= Council for Research Excellence =

Privately owned business think-tank

The Council for Research Excellence (CRE) was an independent research group created in 2005 and funded by Nielsen, with a mandate to advance the knowledge and practice of audience measurement methodology. It was shut down in 2017.

The CRE identified specific methodological research projects, selected research providers and reported the findings to Nielsen's client base. The organization had numerous working committees including: Big Data, Digital Research, Education, Local Measurement, Media Consumption & Engagement, Return Path Measurement, ROI, Sample Quality and Social Media. CRE was headquartered in New York City.

The CRE was composed of senior-level industry researchers representing advertisers, broadcast networks, basic cable networks, broadcast syndication companies, local television stations and industry trade associations.

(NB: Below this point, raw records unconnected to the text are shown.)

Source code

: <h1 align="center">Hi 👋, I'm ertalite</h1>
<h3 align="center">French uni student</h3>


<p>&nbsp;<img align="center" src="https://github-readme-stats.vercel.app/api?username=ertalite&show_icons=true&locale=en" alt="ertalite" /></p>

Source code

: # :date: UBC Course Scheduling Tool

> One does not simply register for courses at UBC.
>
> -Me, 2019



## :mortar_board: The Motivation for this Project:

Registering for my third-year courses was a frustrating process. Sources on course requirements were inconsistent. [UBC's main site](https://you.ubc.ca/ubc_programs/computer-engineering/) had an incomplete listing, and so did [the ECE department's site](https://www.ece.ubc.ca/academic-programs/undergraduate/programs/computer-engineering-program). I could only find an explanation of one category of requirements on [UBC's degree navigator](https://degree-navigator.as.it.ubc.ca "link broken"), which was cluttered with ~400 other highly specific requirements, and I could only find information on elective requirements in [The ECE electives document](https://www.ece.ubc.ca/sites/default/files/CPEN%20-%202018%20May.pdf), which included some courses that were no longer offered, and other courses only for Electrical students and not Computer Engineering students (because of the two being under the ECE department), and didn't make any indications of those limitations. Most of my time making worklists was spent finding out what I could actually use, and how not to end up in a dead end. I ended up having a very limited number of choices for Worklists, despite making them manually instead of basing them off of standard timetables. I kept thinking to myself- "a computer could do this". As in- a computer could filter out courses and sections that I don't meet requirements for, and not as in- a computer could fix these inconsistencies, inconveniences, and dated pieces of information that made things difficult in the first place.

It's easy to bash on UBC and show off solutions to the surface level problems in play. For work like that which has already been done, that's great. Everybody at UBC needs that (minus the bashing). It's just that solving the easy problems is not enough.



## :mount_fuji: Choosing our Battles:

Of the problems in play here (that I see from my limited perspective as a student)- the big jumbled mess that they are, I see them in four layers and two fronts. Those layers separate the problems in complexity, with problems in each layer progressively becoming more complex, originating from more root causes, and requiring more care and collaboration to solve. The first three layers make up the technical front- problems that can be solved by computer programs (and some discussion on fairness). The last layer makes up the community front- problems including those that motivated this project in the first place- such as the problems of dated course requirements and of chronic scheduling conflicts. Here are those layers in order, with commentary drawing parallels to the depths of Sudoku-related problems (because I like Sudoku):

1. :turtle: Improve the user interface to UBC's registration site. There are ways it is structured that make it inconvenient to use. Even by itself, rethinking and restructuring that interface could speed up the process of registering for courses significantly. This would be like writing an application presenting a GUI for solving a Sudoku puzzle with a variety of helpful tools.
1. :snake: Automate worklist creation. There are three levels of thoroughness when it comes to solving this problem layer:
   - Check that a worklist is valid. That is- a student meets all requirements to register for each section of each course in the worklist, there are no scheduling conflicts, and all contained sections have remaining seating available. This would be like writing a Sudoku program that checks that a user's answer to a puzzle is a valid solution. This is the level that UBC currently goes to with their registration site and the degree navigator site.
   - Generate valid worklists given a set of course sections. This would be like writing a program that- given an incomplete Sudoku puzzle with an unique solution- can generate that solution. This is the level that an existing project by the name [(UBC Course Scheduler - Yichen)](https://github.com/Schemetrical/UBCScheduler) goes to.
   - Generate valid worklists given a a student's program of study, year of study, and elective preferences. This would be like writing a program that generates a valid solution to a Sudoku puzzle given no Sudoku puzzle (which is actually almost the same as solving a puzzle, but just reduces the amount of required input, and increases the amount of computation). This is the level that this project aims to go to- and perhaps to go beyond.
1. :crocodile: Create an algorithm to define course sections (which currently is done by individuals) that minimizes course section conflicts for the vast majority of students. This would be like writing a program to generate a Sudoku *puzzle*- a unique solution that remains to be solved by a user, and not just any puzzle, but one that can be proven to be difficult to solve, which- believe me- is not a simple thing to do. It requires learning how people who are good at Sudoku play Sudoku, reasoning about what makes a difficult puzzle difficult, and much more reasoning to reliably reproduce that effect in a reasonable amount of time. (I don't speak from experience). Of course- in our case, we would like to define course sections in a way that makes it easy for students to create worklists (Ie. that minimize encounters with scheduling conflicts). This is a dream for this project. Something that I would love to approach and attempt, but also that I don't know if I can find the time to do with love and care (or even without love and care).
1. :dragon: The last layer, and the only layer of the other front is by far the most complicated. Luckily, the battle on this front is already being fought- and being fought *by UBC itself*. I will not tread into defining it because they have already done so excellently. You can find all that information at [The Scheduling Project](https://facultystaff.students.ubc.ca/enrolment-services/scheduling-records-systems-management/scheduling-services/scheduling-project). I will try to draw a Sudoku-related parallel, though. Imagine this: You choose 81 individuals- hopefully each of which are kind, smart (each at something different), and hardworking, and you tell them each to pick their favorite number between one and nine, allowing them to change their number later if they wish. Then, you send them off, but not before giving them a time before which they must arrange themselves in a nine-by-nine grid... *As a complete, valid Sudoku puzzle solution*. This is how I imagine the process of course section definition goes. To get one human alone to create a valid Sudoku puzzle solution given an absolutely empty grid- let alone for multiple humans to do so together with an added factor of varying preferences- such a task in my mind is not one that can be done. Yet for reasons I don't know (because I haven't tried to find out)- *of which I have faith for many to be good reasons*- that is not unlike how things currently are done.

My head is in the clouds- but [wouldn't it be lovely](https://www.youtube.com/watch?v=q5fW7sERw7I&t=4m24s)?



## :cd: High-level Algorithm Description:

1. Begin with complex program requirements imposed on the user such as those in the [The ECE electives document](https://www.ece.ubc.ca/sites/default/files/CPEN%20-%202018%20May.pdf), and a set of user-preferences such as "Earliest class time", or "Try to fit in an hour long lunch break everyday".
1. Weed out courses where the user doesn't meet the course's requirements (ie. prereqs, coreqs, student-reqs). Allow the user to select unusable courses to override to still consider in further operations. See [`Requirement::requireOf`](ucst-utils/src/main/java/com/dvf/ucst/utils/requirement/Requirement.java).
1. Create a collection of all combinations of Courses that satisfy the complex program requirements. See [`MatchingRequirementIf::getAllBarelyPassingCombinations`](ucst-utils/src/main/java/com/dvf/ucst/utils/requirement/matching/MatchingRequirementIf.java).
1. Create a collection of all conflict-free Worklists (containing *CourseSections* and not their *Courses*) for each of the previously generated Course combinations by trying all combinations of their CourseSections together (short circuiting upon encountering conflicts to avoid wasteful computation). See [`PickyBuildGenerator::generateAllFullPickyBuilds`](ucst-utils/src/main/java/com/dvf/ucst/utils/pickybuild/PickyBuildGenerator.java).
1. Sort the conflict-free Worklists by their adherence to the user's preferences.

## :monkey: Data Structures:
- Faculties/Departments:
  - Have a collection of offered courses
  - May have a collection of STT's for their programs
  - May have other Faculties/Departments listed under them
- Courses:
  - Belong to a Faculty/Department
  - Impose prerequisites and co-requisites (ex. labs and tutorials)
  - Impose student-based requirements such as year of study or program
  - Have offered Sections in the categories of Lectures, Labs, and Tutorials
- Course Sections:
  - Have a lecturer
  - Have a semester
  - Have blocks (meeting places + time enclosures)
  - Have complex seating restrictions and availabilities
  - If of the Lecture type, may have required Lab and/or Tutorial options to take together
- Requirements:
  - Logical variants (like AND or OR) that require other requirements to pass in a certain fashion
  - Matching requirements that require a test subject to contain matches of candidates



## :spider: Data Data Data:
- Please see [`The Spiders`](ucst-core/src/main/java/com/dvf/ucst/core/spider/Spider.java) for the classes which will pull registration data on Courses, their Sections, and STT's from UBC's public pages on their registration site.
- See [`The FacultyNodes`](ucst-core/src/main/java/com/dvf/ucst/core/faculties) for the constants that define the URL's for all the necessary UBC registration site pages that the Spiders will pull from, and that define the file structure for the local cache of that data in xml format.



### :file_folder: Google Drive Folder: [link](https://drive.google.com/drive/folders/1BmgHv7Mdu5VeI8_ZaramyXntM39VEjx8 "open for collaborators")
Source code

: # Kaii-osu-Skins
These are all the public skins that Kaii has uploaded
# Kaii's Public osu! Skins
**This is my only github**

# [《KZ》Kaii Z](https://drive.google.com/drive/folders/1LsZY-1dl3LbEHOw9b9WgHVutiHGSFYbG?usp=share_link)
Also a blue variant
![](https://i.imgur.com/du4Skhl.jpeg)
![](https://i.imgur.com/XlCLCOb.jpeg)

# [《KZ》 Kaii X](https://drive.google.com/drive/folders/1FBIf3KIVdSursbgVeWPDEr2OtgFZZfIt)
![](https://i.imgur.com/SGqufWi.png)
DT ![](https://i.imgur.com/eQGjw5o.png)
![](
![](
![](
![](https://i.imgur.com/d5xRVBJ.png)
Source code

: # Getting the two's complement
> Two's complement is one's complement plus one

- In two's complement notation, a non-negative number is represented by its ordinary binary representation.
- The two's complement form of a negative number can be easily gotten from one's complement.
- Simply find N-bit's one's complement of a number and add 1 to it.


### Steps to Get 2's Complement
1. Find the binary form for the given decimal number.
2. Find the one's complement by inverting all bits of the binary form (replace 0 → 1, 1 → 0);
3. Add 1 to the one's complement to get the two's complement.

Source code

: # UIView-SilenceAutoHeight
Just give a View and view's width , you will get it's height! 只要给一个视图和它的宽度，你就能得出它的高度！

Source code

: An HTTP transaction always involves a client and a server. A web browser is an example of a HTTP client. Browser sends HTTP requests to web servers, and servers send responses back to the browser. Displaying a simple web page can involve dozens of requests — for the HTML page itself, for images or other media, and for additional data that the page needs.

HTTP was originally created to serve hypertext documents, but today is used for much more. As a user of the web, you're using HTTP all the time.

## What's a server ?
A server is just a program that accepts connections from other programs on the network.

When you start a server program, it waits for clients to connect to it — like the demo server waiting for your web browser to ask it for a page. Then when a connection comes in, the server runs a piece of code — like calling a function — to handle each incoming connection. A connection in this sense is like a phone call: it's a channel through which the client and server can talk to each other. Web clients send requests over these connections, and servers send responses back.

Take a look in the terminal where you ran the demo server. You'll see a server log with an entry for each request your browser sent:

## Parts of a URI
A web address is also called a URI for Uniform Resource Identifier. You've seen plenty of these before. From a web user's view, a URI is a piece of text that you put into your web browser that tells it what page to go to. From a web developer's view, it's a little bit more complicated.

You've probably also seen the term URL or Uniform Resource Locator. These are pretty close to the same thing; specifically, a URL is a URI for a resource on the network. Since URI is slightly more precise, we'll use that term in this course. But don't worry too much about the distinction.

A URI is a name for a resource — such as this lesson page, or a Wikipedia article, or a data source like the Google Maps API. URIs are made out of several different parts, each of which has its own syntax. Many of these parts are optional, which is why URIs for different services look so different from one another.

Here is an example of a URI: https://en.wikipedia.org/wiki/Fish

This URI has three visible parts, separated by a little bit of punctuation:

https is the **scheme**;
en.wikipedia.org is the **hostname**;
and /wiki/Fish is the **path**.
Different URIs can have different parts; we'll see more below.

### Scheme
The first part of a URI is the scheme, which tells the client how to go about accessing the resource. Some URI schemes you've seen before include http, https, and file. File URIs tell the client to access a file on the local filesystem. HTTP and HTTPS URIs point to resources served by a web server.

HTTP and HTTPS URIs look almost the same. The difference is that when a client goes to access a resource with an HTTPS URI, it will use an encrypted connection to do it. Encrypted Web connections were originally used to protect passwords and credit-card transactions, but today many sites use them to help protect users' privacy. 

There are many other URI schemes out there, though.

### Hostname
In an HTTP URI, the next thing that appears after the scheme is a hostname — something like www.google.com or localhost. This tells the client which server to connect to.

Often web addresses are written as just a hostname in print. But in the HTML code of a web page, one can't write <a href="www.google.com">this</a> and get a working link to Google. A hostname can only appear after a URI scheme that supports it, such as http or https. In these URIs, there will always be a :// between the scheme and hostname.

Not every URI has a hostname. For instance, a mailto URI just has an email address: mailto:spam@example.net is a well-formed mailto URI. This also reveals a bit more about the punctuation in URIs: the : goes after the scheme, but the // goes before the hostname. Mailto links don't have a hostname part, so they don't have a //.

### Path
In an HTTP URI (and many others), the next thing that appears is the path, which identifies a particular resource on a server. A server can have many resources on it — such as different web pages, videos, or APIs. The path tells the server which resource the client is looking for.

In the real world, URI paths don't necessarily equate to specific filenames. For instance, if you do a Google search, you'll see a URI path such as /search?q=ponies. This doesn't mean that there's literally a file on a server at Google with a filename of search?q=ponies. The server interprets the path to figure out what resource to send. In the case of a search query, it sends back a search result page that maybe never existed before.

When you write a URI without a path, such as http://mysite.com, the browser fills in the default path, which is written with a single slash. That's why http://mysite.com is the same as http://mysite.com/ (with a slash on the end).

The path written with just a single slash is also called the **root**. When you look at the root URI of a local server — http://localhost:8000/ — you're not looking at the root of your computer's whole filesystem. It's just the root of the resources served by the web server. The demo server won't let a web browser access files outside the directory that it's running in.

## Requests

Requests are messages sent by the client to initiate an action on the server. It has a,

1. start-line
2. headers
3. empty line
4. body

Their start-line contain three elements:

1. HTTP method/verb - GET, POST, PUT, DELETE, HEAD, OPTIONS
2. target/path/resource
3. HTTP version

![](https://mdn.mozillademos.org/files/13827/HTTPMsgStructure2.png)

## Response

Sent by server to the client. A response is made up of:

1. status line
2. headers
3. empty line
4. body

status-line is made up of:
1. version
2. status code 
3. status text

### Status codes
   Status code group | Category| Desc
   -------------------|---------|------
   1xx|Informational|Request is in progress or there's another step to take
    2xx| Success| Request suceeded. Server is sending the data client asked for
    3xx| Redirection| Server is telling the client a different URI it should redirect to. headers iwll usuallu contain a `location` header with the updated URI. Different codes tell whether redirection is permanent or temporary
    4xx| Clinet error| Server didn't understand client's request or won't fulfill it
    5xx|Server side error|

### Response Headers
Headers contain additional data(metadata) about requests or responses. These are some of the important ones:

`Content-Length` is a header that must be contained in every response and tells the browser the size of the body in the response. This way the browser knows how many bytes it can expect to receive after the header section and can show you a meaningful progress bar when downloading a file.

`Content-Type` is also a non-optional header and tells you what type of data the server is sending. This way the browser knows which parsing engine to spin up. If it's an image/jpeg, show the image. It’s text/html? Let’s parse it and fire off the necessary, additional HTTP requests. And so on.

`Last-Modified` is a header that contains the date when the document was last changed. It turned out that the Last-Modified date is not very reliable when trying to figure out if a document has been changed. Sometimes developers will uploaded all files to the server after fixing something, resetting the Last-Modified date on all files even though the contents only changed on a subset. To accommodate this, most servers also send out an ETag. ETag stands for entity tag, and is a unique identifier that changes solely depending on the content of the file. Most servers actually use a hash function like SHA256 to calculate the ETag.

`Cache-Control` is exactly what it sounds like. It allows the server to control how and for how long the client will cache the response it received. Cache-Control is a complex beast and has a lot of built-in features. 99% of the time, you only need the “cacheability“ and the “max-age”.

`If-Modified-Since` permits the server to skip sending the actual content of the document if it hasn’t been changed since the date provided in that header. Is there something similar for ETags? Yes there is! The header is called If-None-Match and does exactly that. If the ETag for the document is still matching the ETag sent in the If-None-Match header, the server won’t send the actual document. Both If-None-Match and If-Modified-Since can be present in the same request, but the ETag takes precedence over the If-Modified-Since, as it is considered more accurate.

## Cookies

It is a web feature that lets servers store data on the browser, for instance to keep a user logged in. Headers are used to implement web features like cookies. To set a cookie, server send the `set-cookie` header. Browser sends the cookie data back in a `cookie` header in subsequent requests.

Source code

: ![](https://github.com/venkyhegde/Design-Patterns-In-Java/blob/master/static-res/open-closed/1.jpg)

CRE members represented a broad cross-section of companies such as NBC Universal, Univision, CBS Corporation, Turner Broadcasting System, Inc., Radio Advertising Bureau, and National Association of Broadcasters.

The CRE conducted studies to examine different types of video usage in natural settings and to improve measurement quality, such as Big Data Primer, Acceleration Ethnography Study, Talking Social TV, cross-cultural research using qualitative techniques, and CRE guide for validating new and modeled audience data.